HAVING read Kevin McKenna’s article yesterday, I have been motivated to express my agreement and questioning of the views expressed. I refer specifically to his latter comments about sectarianism regarding the “Irish Catholic” community and Neil Lennon in particular. I write as a lifelong Hearts supporter who abhors sectarianism, bigotry of any form and even club clanishness. I view supporters of Protestant and Catholic causes with equal disapproval.

I agree with the article that Scotland has an ongoing problem with Christian sectarianism and bigotry and in condemning all the threats and attacks that Neil Lennon has very wrongly suffered over the years. My condemnation extends to the individual who threw the coin at Lennon. I hope he will be identified, banned from attending football for life and charged appropriately. If found guilty, a custodial sentence would not be inappropriate.

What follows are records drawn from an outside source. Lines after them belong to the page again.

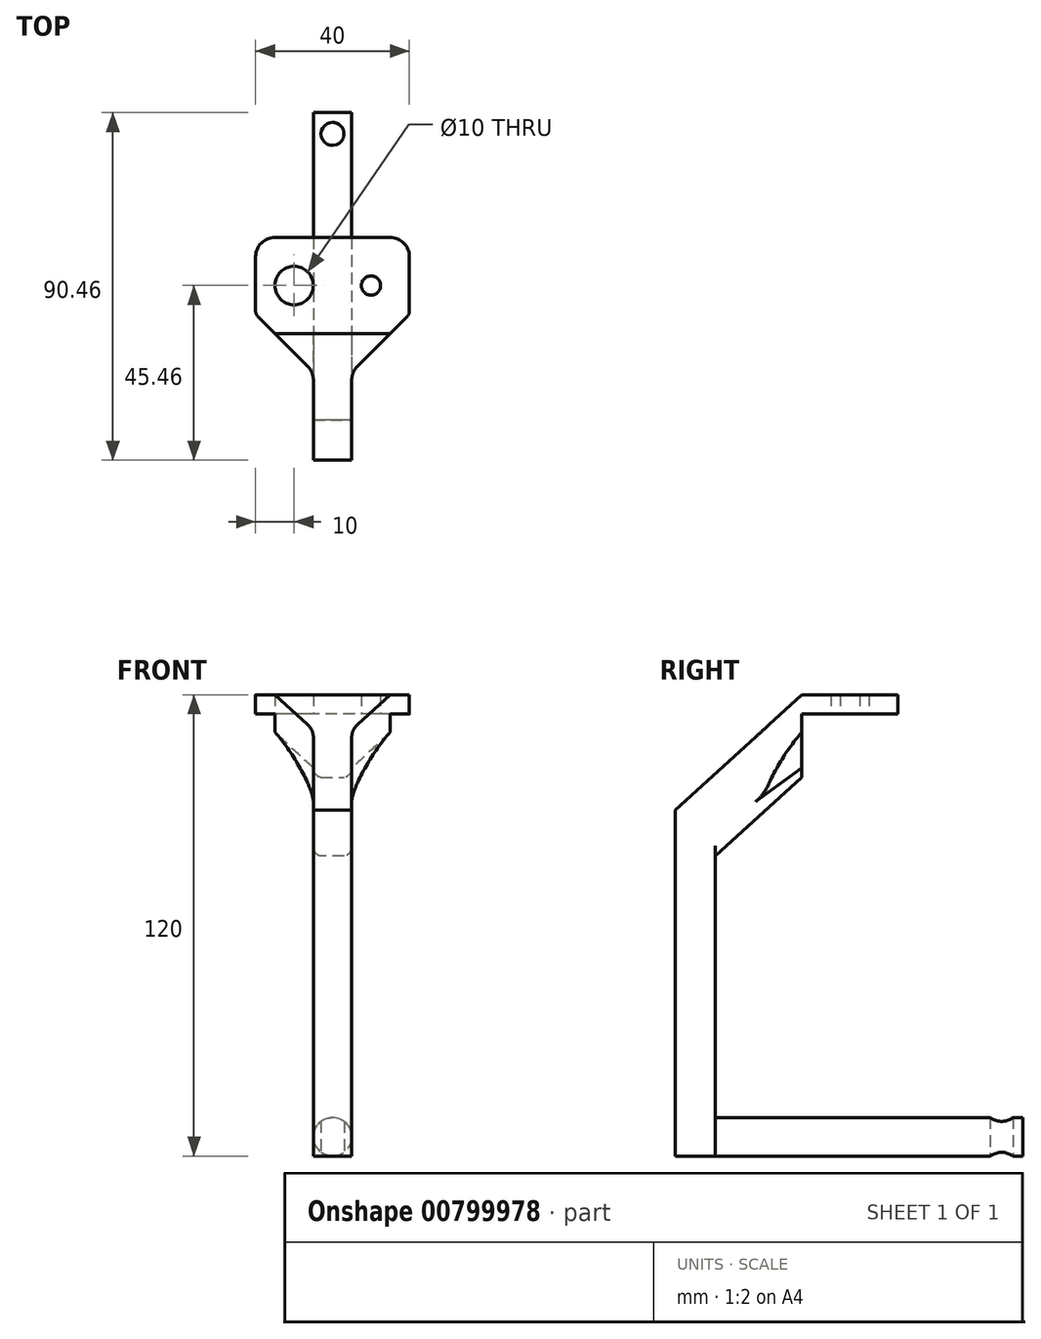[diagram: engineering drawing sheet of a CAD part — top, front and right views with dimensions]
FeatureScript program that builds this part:
annotation { "Feature Type Name" : "Feature", "Feature Type Description" : "" }
export const myFeature = defineFeature(function(context is Context, id is Id, definition is map)
    precondition{}
    {
        {
            var Q0;
            Q0=qCreatedBy(makeId("Top.planeOp"),FACE);
            var sketch = newSketch(context, id + "F0", { "sketchPlane" : qUnion([Q0])});
            skLineSegment(sketch, "E0.bottom", {"start": v(20, -12.5) * mm, "end": v(0, -12.5) * mm});
            skLineSegment(sketch, "E0.top", {"start": v(20, 12.5) * mm, "end": v(0, 12.5) * mm});
            skLineSegment(sketch, "E0.left", {"start": v(20, -12.5) * mm, "end": v(20, 12.5) * mm});
            skPoint(sketch, "E0.middle", {"position": v(0, 0) * mm});
            skCircle(sketch, "E1", {"center": v(10, 0) * mm, "radius": 5 * mm});
            skCircle(sketch, "E2", {"center": v(10, 0) * mm, "radius": 2.5 * mm});
            skPoint(sketch, "E3.orphan", {"position": v(-20, -12.5) * mm});
            skCircle(sketch, "E4.MirrorC", {"center": v(-10, 0) * mm, "radius": 5 * mm});
            skLineSegment(sketch, "E5.MirrorCS", {"start": v(-20, -12.5) * mm, "end": v(-20, 12.5) * mm});
            skCircle(sketch, "E6.MirrorC", {"center": v(-10, 0) * mm, "radius": 2.5 * mm});
            skLineSegment(sketch, "E7.MirrorCS", {"start": v(-20, -12.5) * mm, "end": v(0, -12.5) * mm});
            skLineSegment(sketch, "E8.MirrorCS", {"start": v(-20, 12.5) * mm, "end": v(0, 12.5) * mm});
            skSolve(sketch);
        }
        {
            var Q0;
            Q0=makeQuery(id+"F0.imprint","IMPRINT",FACE,{"disambiguationData":[TD([[makeQuery(id+"F0.imprint","IMPRINT",EDGE,{"derivedFrom":sQuery(id+"F0.wireOp",EDGE,"E0.bottom")}),-1.0]])]});
            var Q1;
            Q1=makeQuery(id+"F0.imprint","IMPRINT",FACE,{"disambiguationData":[TD([[makeQuery(id+"F0.imprint","IMPRINT",EDGE,{"derivedFrom":sQuery(id+"F0.wireOp",EDGE,"E4.MirrorC")}),-1.0]])]});
            var Q2;
            Q2=makeQuery(id+"F0.imprint","IMPRINT",FACE,{"disambiguationData":[TD([[makeQuery(id+"F0.imprint","IMPRINT",EDGE,{"derivedFrom":sQuery(id+"F0.wireOp",EDGE,"E1")}),1.0]])]});
            extrude(context, id + "F1", {"entities" : qUnion([Q0, Q1, Q2]), "depth" : 5 * mm, "offsetDistance" : 25 * mm});
        }
        {
            var Q0;
            Q0=qCreatedBy(makeId("Right.planeOp"),FACE);
            var sketch = newSketch(context, id + "F2", { "sketchPlane" : qUnion([Q0])});
            skLineSegment(sketch, "E9", {"start": v(-12.5, 5) * mm, "end": v(-45.46, -25) * mm});
            skLineSegment(sketch, "E10.0", {"start": v(5.57, 0) * mm, "end": v(-35, -36.93) * mm});
            skLineSegment(sketch, "E11", {"start": v(-35, -36.93) * mm, "end": v(-45.46, -25) * mm});
            skLineSegment(sketch, "E12", {"start": v(-12.5, 5) * mm, "end": v(5.57, 0) * mm});
            skLineSegment(sketch, "E13", {"start": v(-35, -36.93) * mm, "end": v(-35, -115) * mm});
            skLineSegment(sketch, "E14", {"start": v(-35, -115) * mm, "end": v(-45.46, -115) * mm});
            skLineSegment(sketch, "E15", {"start": v(-45.46, -115) * mm, "end": v(-45.46, -25) * mm});
            skSolve(sketch);
        }
        {
            var Q0;
            Q0=makeQuery(id+"F2.imprint","IMPRINT",FACE,{"disambiguationData":[TD([[makeQuery(id+"F2.imprint","IMPRINT",EDGE,{"derivedFrom":sQuery(id+"F2.wireOp",EDGE,"E9")}),1.0]])]});
            var Q1;
            Q1=makeQuery(id+"F2.imprint","IMPRINT",FACE,{"disambiguationData":[TD([[makeQuery(id+"F2.imprint","IMPRINT",EDGE,{"derivedFrom":sQuery(id+"F2.wireOp",EDGE,"E11")}),1.0]])]});
            extrude(context, id + "F3", {"entities" : qUnion([Q0, Q1]), "operationType" : NewBodyOperationType.ADD, "endBound" : BoundingType.SYMMETRIC, "depth" : 10 * mm, "offsetDistance" : 25 * mm});
        }
        {
            var Q0;
            Q0=makeQuery(id+"F3.opExtrude","CAP_EDGE",EDGE,{"disambiguationData":[OSD([sQuery(id+"F2.wireOp",EDGE,"E10.0")])],"isStart":true});
            var Q1;
            Q1=makeQuery(id+"F3.opExtrude","CAP_EDGE",EDGE,{"disambiguationData":[OSD([sQuery(id+"F2.wireOp",EDGE,"E10.0")])],"isStart":false});
            fillet(context, id + "F4", {"entities" : qUnion([Q0, Q1]), "radius" : 2 * mm, "tangentPropagation" : true, "allowEdgeOverflow" : false});
        }
        {
            var Q0;
            Q0=makeQuery(id+"F3.opExtrude","SWEPT_FACE",FACE,{"disambiguationData":[OSD([sQuery(id+"F2.wireOp",EDGE,"E13")])]});
            var sketch = newSketch(context, id + "F5", { "sketchPlane" : qUnion([Q0])});
            skCircle(sketch, "E16", {"center": v(0, -110) * mm, "radius": 5 * mm});
            skSolve(sketch);
        }
        {
            var Q0;
            {var subQ0=sQuery(id+"F5.wireOp",EDGE,"E16");var subQ1=sQuery(id+"F2.wireOp",EDGE,"E13");var subQ2=makeQuery(id+"F3.opExtrude","SWEPT_FACE",FACE,{"disambiguationData":[OSD([subQ1])]});var subQ3=makeQuery(id+"F4.opFillet","BLEND_EDGE",EDGE,{"blendedFrom":[makeQuery(id+"F3.opExtrude","CAP_EDGE",EDGE,{"disambiguationData":[OSD([subQ1])],"isStart":false}),subQ2],"blendedInto":[subQ2]});var subQ4=makeQuery(id+"F5.imprint","INTERSECT",VERTEX,{"disambiguationData":[OD(0.0)],"derivedFrom":[subQ3,subQ0]});Q0=makeQuery(id+"F5.imprint","IMPRINT",FACE,{"disambiguationData":[TD([[makeQuery(id+"F5.imprint","IMPRINT",EDGE,{"disambiguationData":[TD([[subQ4,1.0]])],"derivedFrom":subQ0}),1.0]])]});}
            var Q1;
            {var subQ0=sQuery(id+"F5.wireOp",EDGE,"E16");var subQ1=sQuery(id+"F2.wireOp",EDGE,"E13");var subQ2=makeQuery(id+"F4.opFillet","BLEND_EDGE",EDGE,{"blendedFrom":[makeQuery(id+"F3.opExtrude","CAP_EDGE",EDGE,{"disambiguationData":[OSD([subQ1])],"isStart":true}),makeQuery(id+"F3.opExtrude","SWEPT_FACE",FACE,{"disambiguationData":[OSD([subQ1])]})],"blendedInto":[makeQuery(id+"F3.opExtrude","SWEPT_FACE",FACE,{"disambiguationData":[OSD([subQ1])]})]});var subQ3=makeQuery(id+"F5.imprint","INTERSECT",VERTEX,{"disambiguationData":[OD(0.0)],"derivedFrom":[subQ2,subQ0]});Q1=makeQuery(id+"F5.imprint","IMPRINT",FACE,{"disambiguationData":[TD([[makeQuery(id+"F5.imprint","IMPRINT",EDGE,{"disambiguationData":[TD([[subQ3,1.0]])],"derivedFrom":subQ0}),1.0]])]});}
            var Q2;
            {var subQ0=sQuery(id+"F5.wireOp",EDGE,"E16");var subQ1=sQuery(id+"F2.wireOp",EDGE,"E13");var subQ2=makeQuery(id+"F4.opFillet","BLEND_EDGE",EDGE,{"blendedFrom":[makeQuery(id+"F3.opExtrude","CAP_EDGE",EDGE,{"disambiguationData":[OSD([subQ1])],"isStart":false}),makeQuery(id+"F3.opExtrude","SWEPT_FACE",FACE,{"disambiguationData":[OSD([subQ1])]})],"blendedInto":[makeQuery(id+"F3.opExtrude","SWEPT_FACE",FACE,{"disambiguationData":[OSD([subQ1])]})]});var subQ3=makeQuery(id+"F5.imprint","INTERSECT",VERTEX,{"disambiguationData":[OD(0.0)],"derivedFrom":[subQ2,subQ0]});Q2=makeQuery(id+"F5.imprint","IMPRINT",FACE,{"disambiguationData":[TD([[makeQuery(id+"F5.imprint","IMPRINT",EDGE,{"disambiguationData":[TD([[subQ3,-1.0]])],"derivedFrom":subQ0}),1.0]])]});}
            extrude(context, id + "F6", {"entities" : qUnion([Q0, Q1, Q2]), "operationType" : NewBodyOperationType.ADD, "depth" : 80 * mm, "offsetDistance" : 25 * mm});
        }
        {
            var Q0;
            Q0=makeQuery(id+"F3.boolean.opBoolean","INTERSECT",EDGE,{"derivedFrom":[makeQuery(id+"F1.opExtrude","CAP_FACE",FACE,{"disambiguationData":[OSD([sQuery(id+"F0.wireOp",EDGE,"E0.bottom"),sQuery(id+"F0.wireOp",EDGE,"E0.top"),sQuery(id+"F0.wireOp",EDGE,"E0.left"),sQuery(id+"F0.wireOp",EDGE,"E2"),sQuery(id+"F0.wireOp",EDGE,"E5.MirrorCS"),sQuery(id+"F0.wireOp",EDGE,"E6.MirrorC"),sQuery(id+"F0.wireOp",EDGE,"E7.MirrorCS"),sQuery(id+"F0.wireOp",EDGE,"E8.MirrorCS")])],"isStart":true}),makeQuery(id+"F3.opExtrude","CAP_FACE",FACE,{"disambiguationData":[OSD([sQuery(id+"F2.wireOp",EDGE,"E9"),sQuery(id+"F2.wireOp",EDGE,"E10.0"),sQuery(id+"F2.wireOp",EDGE,"E12"),sQuery(id+"F2.wireOp",EDGE,"E13"),sQuery(id+"F2.wireOp",EDGE,"E14"),sQuery(id+"F2.wireOp",EDGE,"E15")])],"isStart":false})]});
            chamfer(context, id + "F7", {"entities" : qUnion([Q0]), "width" : 15 * mm, "tangentPropagation" : true});
        }
        {
            var Q0;
            Q0=makeQuery(id+"F3.boolean.opBoolean","INTERSECT",EDGE,{"derivedFrom":[makeQuery(id+"F1.opExtrude","SWEPT_FACE",FACE,{"disambiguationData":[OSD([sQuery(id+"F0.wireOp",EDGE,"E0.bottom"),sQuery(id+"F0.wireOp",EDGE,"E7.MirrorCS")])]}),makeQuery(id+"F3.opExtrude","CAP_FACE",FACE,{"disambiguationData":[OSD([sQuery(id+"F2.wireOp",EDGE,"E9"),sQuery(id+"F2.wireOp",EDGE,"E10.0"),sQuery(id+"F2.wireOp",EDGE,"E12"),sQuery(id+"F2.wireOp",EDGE,"E13"),sQuery(id+"F2.wireOp",EDGE,"E14"),sQuery(id+"F2.wireOp",EDGE,"E15")])],"isStart":true})]});
            var Q1;
            Q1=makeQuery(id+"F3.boolean.opBoolean","INTERSECT",EDGE,{"derivedFrom":[makeQuery(id+"F1.opExtrude","SWEPT_FACE",FACE,{"disambiguationData":[OSD([sQuery(id+"F0.wireOp",EDGE,"E0.bottom"),sQuery(id+"F0.wireOp",EDGE,"E7.MirrorCS")])]}),makeQuery(id+"F3.opExtrude","CAP_FACE",FACE,{"disambiguationData":[OSD([sQuery(id+"F2.wireOp",EDGE,"E9"),sQuery(id+"F2.wireOp",EDGE,"E10.0"),sQuery(id+"F2.wireOp",EDGE,"E12"),sQuery(id+"F2.wireOp",EDGE,"E13"),sQuery(id+"F2.wireOp",EDGE,"E14"),sQuery(id+"F2.wireOp",EDGE,"E15")])],"isStart":false})]});
            chamfer(context, id + "F8", {"entities" : qUnion([Q0, Q1]), "width" : 10 * mm, "tangentPropagation" : true});
        }
        {
            var Q0;
            Q0=makeQuery(id+"F1.opExtrude","SWEPT_EDGE",EDGE,{"disambiguationData":[OSD([sQuery(id+"F0.wireOp",EDGE,"E5.MirrorCS"),sQuery(id+"F0.wireOp",EDGE,"E8.MirrorCS")])]});
            var Q1;
            Q1=makeQuery(id+"F1.opExtrude","SWEPT_EDGE",EDGE,{"disambiguationData":[OSD([sQuery(id+"F0.wireOp",EDGE,"E0.top"),sQuery(id+"F0.wireOp",EDGE,"E0.left")])]});
            fillet(context, id + "F9", {"entities" : qUnion([Q0, Q1]), "radius" : 5 * mm, "tangentPropagation" : true, "allowEdgeOverflow" : false});
        }
        {
            var Q0;
            Q0=makeQuery(id+"F1.opExtrude","SWEPT_EDGE",EDGE,{"disambiguationData":[OSD([sQuery(id+"F0.wireOp",EDGE,"E5.MirrorCS"),sQuery(id+"F0.wireOp",EDGE,"E7.MirrorCS")])]});
            var Q1;
            Q1=makeQuery(id+"F1.opExtrude","SWEPT_EDGE",EDGE,{"disambiguationData":[OSD([sQuery(id+"F0.wireOp",EDGE,"E0.bottom"),sQuery(id+"F0.wireOp",EDGE,"E0.left")])]});
            chamfer(context, id + "F10", {"entities" : qUnion([Q0, Q1]), "width" : 5 * mm, "tangentPropagation" : true});
        }
        {
            var Q0;
            {var subQ0=makeQuery(id+"F3.opExtrude","CAP_FACE",FACE,{"disambiguationData":[OSD([sQuery(id+"F2.wireOp",EDGE,"E9"),sQuery(id+"F2.wireOp",EDGE,"E10.0"),sQuery(id+"F2.wireOp",EDGE,"E12"),sQuery(id+"F2.wireOp",EDGE,"E13"),sQuery(id+"F2.wireOp",EDGE,"E14"),sQuery(id+"F2.wireOp",EDGE,"E15")])],"isStart":false});Q0=makeQuery(id+"F8.opChamfer","BLEND_EDGE",EDGE,{"blendedFrom":[makeQuery(id+"F3.boolean.opBoolean","INTERSECT",EDGE,{"derivedFrom":[makeQuery(id+"F1.opExtrude","SWEPT_FACE",FACE,{"disambiguationData":[OSD([sQuery(id+"F0.wireOp",EDGE,"E0.bottom"),sQuery(id+"F0.wireOp",EDGE,"E7.MirrorCS")])]}),subQ0]}),subQ0],"blendedInto":[subQ0]});}
            var Q1;
            {var subQ0=makeQuery(id+"F3.opExtrude","CAP_FACE",FACE,{"disambiguationData":[OSD([sQuery(id+"F2.wireOp",EDGE,"E9"),sQuery(id+"F2.wireOp",EDGE,"E10.0"),sQuery(id+"F2.wireOp",EDGE,"E12"),sQuery(id+"F2.wireOp",EDGE,"E13"),sQuery(id+"F2.wireOp",EDGE,"E14"),sQuery(id+"F2.wireOp",EDGE,"E15")])],"isStart":true});Q1=makeQuery(id+"F8.opChamfer","BLEND_EDGE",EDGE,{"blendedFrom":[makeQuery(id+"F3.boolean.opBoolean","INTERSECT",EDGE,{"derivedFrom":[makeQuery(id+"F1.opExtrude","SWEPT_FACE",FACE,{"disambiguationData":[OSD([sQuery(id+"F0.wireOp",EDGE,"E0.bottom"),sQuery(id+"F0.wireOp",EDGE,"E7.MirrorCS")])]}),subQ0]}),subQ0],"blendedInto":[subQ0]});}
            fillet(context, id + "F11", {"entities" : qUnion([Q0, Q1]), "radius" : 5 * mm, "tangentPropagation" : true, "allowEdgeOverflow" : false});
        }
        {
            var Q0;
            {var subQ0=sQuery(id+"F0.wireOp",EDGE,"E0.left");Q0=makeQuery(id+"F10.opChamfer","BLEND_EDGE",EDGE,{"blendedFrom":[makeQuery(id+"F1.opExtrude","SWEPT_EDGE",EDGE,{"disambiguationData":[OSD([sQuery(id+"F0.wireOp",EDGE,"E0.bottom"),subQ0])]}),makeQuery(id+"F1.opExtrude","SWEPT_FACE",FACE,{"disambiguationData":[OSD([subQ0])]})],"blendedInto":[makeQuery(id+"F1.opExtrude","SWEPT_FACE",FACE,{"disambiguationData":[OSD([subQ0])]})]});}
            var Q1;
            {var subQ0=sQuery(id+"F0.wireOp",EDGE,"E5.MirrorCS");Q1=makeQuery(id+"F10.opChamfer","BLEND_EDGE",EDGE,{"blendedFrom":[makeQuery(id+"F1.opExtrude","SWEPT_EDGE",EDGE,{"disambiguationData":[OSD([subQ0,sQuery(id+"F0.wireOp",EDGE,"E7.MirrorCS")])]}),makeQuery(id+"F1.opExtrude","SWEPT_FACE",FACE,{"disambiguationData":[OSD([subQ0])]})],"blendedInto":[makeQuery(id+"F1.opExtrude","SWEPT_FACE",FACE,{"disambiguationData":[OSD([subQ0])]})]});}
            fillet(context, id + "F12", {"entities" : qUnion([Q0, Q1]), "radius" : 2 * mm, "tangentPropagation" : true, "allowEdgeOverflow" : false});
        }
        {
            var Q0;
            Q0=makeQuery(id+"F0.imprint","IMPRINT",FACE,{"disambiguationData":[TD([[makeQuery(id+"F0.imprint","IMPRINT",EDGE,{"derivedFrom":sQuery(id+"F0.wireOp",EDGE,"E4.MirrorC")}),-1.0]])]});
            var Q1;
            Q1=makeQuery(id+"F0.imprint","IMPRINT",FACE,{"disambiguationData":[TD([[makeQuery(id+"F0.imprint","IMPRINT",EDGE,{"derivedFrom":sQuery(id+"F0.wireOp",EDGE,"E1")}),1.0]])]});
            extrude(context, id + "F13", {"entities" : qUnion([Q0, Q1]), "operationType" : NewBodyOperationType.REMOVE, "oppositeDirection" : true, "depth" : 25 * mm, "offsetDistance" : 25 * mm});
        }
        {
            var Q0;
            Q0=makeQuery(id+"F3.opExtrude","SWEPT_FACE",FACE,{"disambiguationData":[OSD([sQuery(id+"F2.wireOp",EDGE,"E14")])]});
            var sketch = newSketch(context, id + "F14", { "sketchPlane" : qUnion([Q0])});
            skCircle(sketch, "E17", {"center": v(0, -39.44) * mm, "radius": 3 * mm});
            skSolve(sketch);
        }
        {
            var Q0;
            Q0=makeQuery(id+"F14.imprint","IMPRINT",FACE,{"disambiguationData":[TD([[makeQuery(id+"F14.imprint","IMPRINT",EDGE,{"derivedFrom":sQuery(id+"F14.wireOp",EDGE,"E17")}),1.0]])]});
            extrude(context, id + "F15", {"entities" : qUnion([Q0]), "operationType" : NewBodyOperationType.REMOVE, "oppositeDirection" : true, "depth" : 25 * mm, "offsetDistance" : 25 * mm});
        }
    });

Where I disagree with McKenna is in not recognising Lennon’s actions before the coin throwing as also being unacceptable. His actions did not justify the coin throwing but may have contributed to it. While I recognise any club manager’s right to reasonably express their joy at say, scoring a goal, they all have a responsibility not to goad opposition fans for negative reasons.

Mocking Hearts fans’ disappointment following the disallowed goal in the manner he did was an unacceptable incitement. I would like the football authorities to take action to censure this and all similar such gestures.

I would add that in falling on his back following being struck with the coin, he was over-acting to seek an advantage, as was the Hearts goalkeeper punched by a supporter and players of all clubs who regularly go down too easily and roll about.

I repeat for clarity, however, that the principal wrongdoing was the unacceptable coin throwing. I would be happy to repeat my comments face to face in conversation with Mr Lennon.

The Christian sectarianism or bigotry is a serious issue deserving attention. Perhaps having all of our children educated at the same local schools would be one measure to address this.

Campbell Anderson

REGARDING Dod from Edinburgh’s letter yesterday in regards to Andrew Tickell’s article about the abuse of Neil Lennon, one letter sums up all the problems that Scottish football and society has and will not address.

It does not matter where the graffiti was written, or where the offensive song was sung. It is the fact that is happening and we put our heads in the sand to ignore it. But someone has to blame the other side as being worse so that they are not to blame.

Dod obviously felt strongly enough to write to The National. How would he feel if he had just been abused verbally, non-stop for 90 minutes and then assaulted – would a letter suffice? No, I think not. But Scottish football continues to ignore the elephant in the room that is west coast sectarianism, which still seeps out to the rest of the country. Until this is addressed properly, Scottish football outwith the “Old Firm” will continue to deteriorate.

Name and address supplied

IN the distant past businesses could get training grants from the government (1960-70s). I was lucky that the business I worked for at the time did a great deal of training. One course I was on was called GOYA. It was based around a training film made by John Cleese regarding management style, the rights and the wrongs. It taught an obvious truth that you cannot manage people from your office and that you must Get Off Your Arse and talk and listen to people and observe what is going on.

We are approximately at a Yes support level of 50%. I would suggest that these supporters were easier to persuade to support independence than is likely with the rest of our countrymen and women. Can I support the sentiments of the letter from L McGregor of Falkirk (Letters, November 7) who was asking us all to be more active and start persuading current No voters? We will only win if we start using the GOYA philosophy now. We can win, we can get our first Independence Day, but we must all work for it. Just persuade one person.

Robert Anderson
Dunning, Perthshire

I AGREE with Jim McLean (Letters, November 7) regarding “gross historical and political errors”, which I notice from time to time in the otherwise estimable National! Understanding that you may run on limited staff, that journalists are not necessarily historians and that misprints do occur, it should still be simple enough for anyone writing historical pieces to check facts.

Mr McLean is correct in pointing out that there was no British crown in 1688, however, and reluctant as I am to contradict someone bearing such a formidable surname, the man who wore the English crown as “James II” was James VII, not VI, of Scotland. Maybe there were too many Jimmies in the pack!